IL PROCESSO
Video porno dell’amica nella chat del bar: 75enne nei guai
Varese: dopo la fine della relazione l’uomo avrebbe diffuso le riprese tra gli amici usando WhatsApp
Le età dei due protagonisti di questa storia di “diffusione illecita di immagini o video sessualmente espliciti” tramite WhatsApp non sono proprio quelle che normalmente si associano a un uso spregiudicato della tecnologia. Lui ha infatti 75 anni. Lei più o meno 50.
Un uomo e una donna che si sono frequentati per un po’ a Varese e nel corso dei loro incontri hanno anche avuto l’idea di realizzare un video hard con ruoli ben definiti: lui alle riprese, con il suo cellulare, lei protagonista unica del filmino e senza veli.
Risultato: appunto un video con contenuti “sessualmente espliciti” che nelle intenzioni della donna doveva restare privatissimo e invece qualche tempo dopo le riprese e la fine della relazione iniziò a circolare di cellulare in cellulare, fino a quando la notizia arrivò, tramite un conoscente comune, alla stessa “attrice protagonista”.
Da qui, dopo la denuncia della cinquantenne, un procedimento penale che è iniziato ieri mattina, mercoledì 6 marzo, davanti al gup Niccolò Bernardi, con il settantacinquenne accusato di un reato per il quale la pena prevista dal codice penale va da uno a sei anni (reato introdotto di recente appunto per punire chi diffonde fotografie o filmati a luci rosse senza il consenso della persona raffigurata), difeso dall’avvocato Paolo Bossi, e con la donna parte civile con l’assistenza dell’avvocato Matteo Pelli.
Ieri l’udienza è stata rinviata perché c’è la possibilità che le parti si mettano d’accordo e il processo svapori nel nulla, con lui che risarcisce e lei che ritira la querela. Ma al momento nulla di tutto ciò è ancora successo.
Tornando indietro nel tempo, facile immaginare prima lo stupore e poi la rabbia della cinquantenne nel momento in cui un conoscente la informò che aveva ricevuto via WhatsApp un video che la mostrava compiere atti sessuali da film porno.
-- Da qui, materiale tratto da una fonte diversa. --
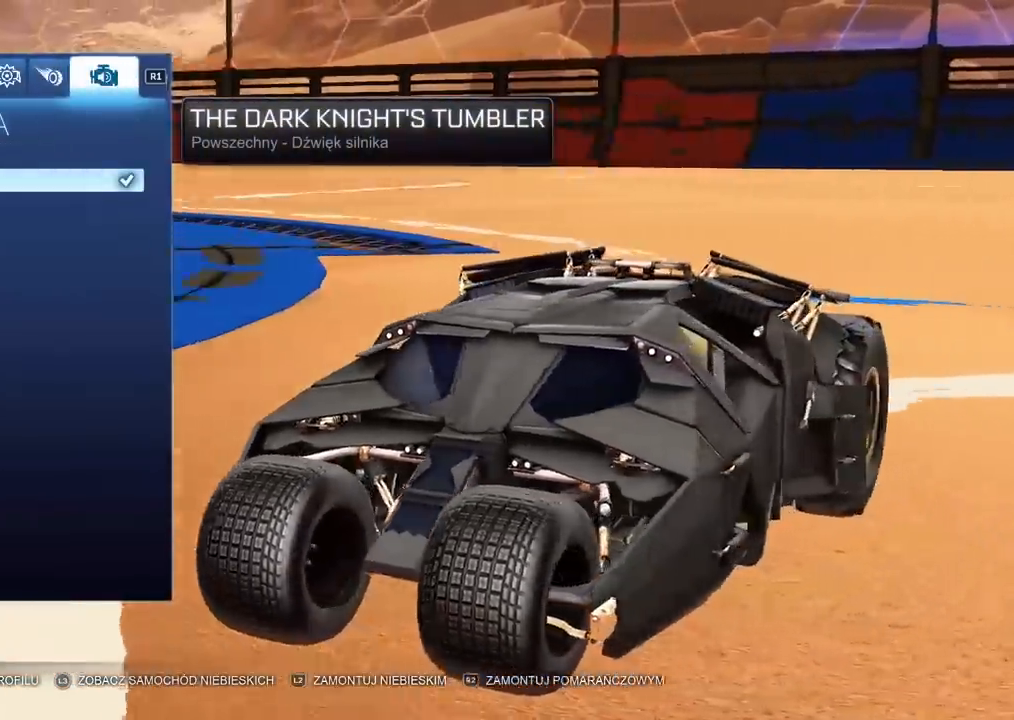
{"buttons": [], "left_stick": "center", "right_stick": "center", "events": [[383, "right_stick", "center"]]}
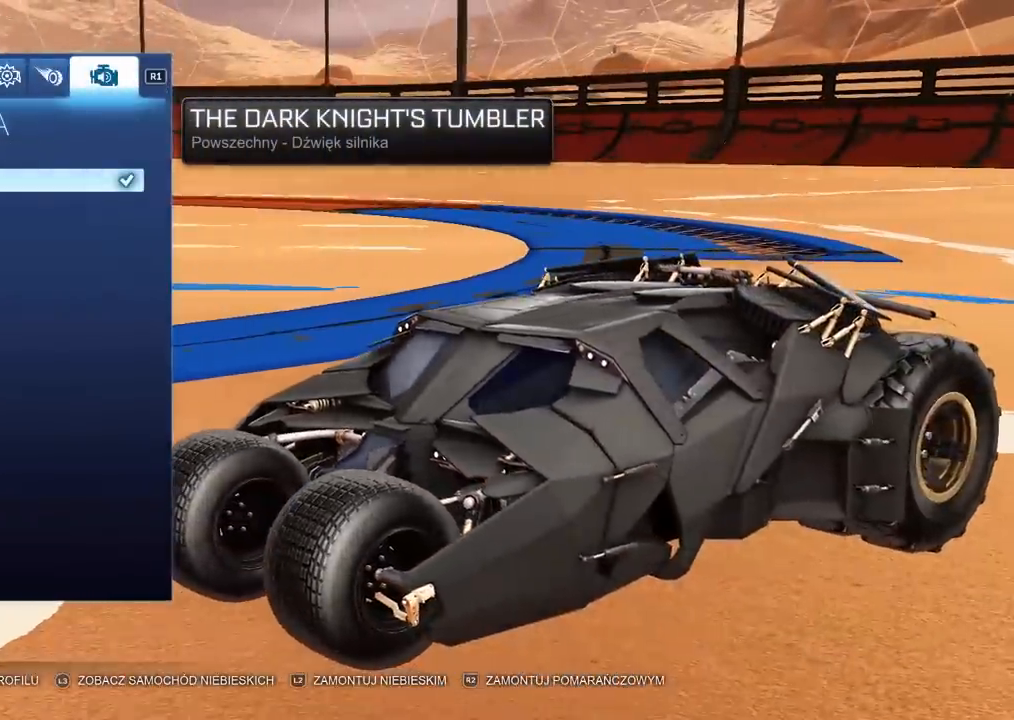
{"buttons": [], "left_stick": "center", "right_stick": "center", "events": []}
Naturalmente la donna sapeva benissimo che quei pochi minuti di immagini in movimento erano stati girati, lei consenziente, dal suo amico di 75 anni, ma la questione della diffusione è naturalmente diversa da quella della produzione delle immagini, anche perché questo, per quel che si sa, non sarebbe un caso di “revenge porn” e cioè di porno-vendetta di un amante abbandonato.
Così la Polizia postale, ricevuta la denuncia, iniziò la sua indagine con l’obiettivo di risalire lungo la catena delle condivisioni WhatsApp fino ad arrivare a quello che potremmo definire “condivisore zero”, alla fine identificato nel settantacinquenne. Un lavoro lungo e complicato, anche perché diversi degli uomini individuati lungo la catena, e quindi interrogati, comprensibilmente hanno avuto poca voglia di raccontare il loro ruolo nella vicenda.
Alla fine, tra diversi «non ricordo» e «quel video nemmeno l’ho visto», si è arrivati comunque alla conclusione di una presunta responsabilità dello stesso autore del video e anche di una limitata diffusione del messaggio WhatsApp, mandato agli amici del bar e a pochi altri. Per questo, in assenza delle aggravanti previste per il reato e in caso di remissione della querela, è possibile che il processo finisca per non essere celebrato.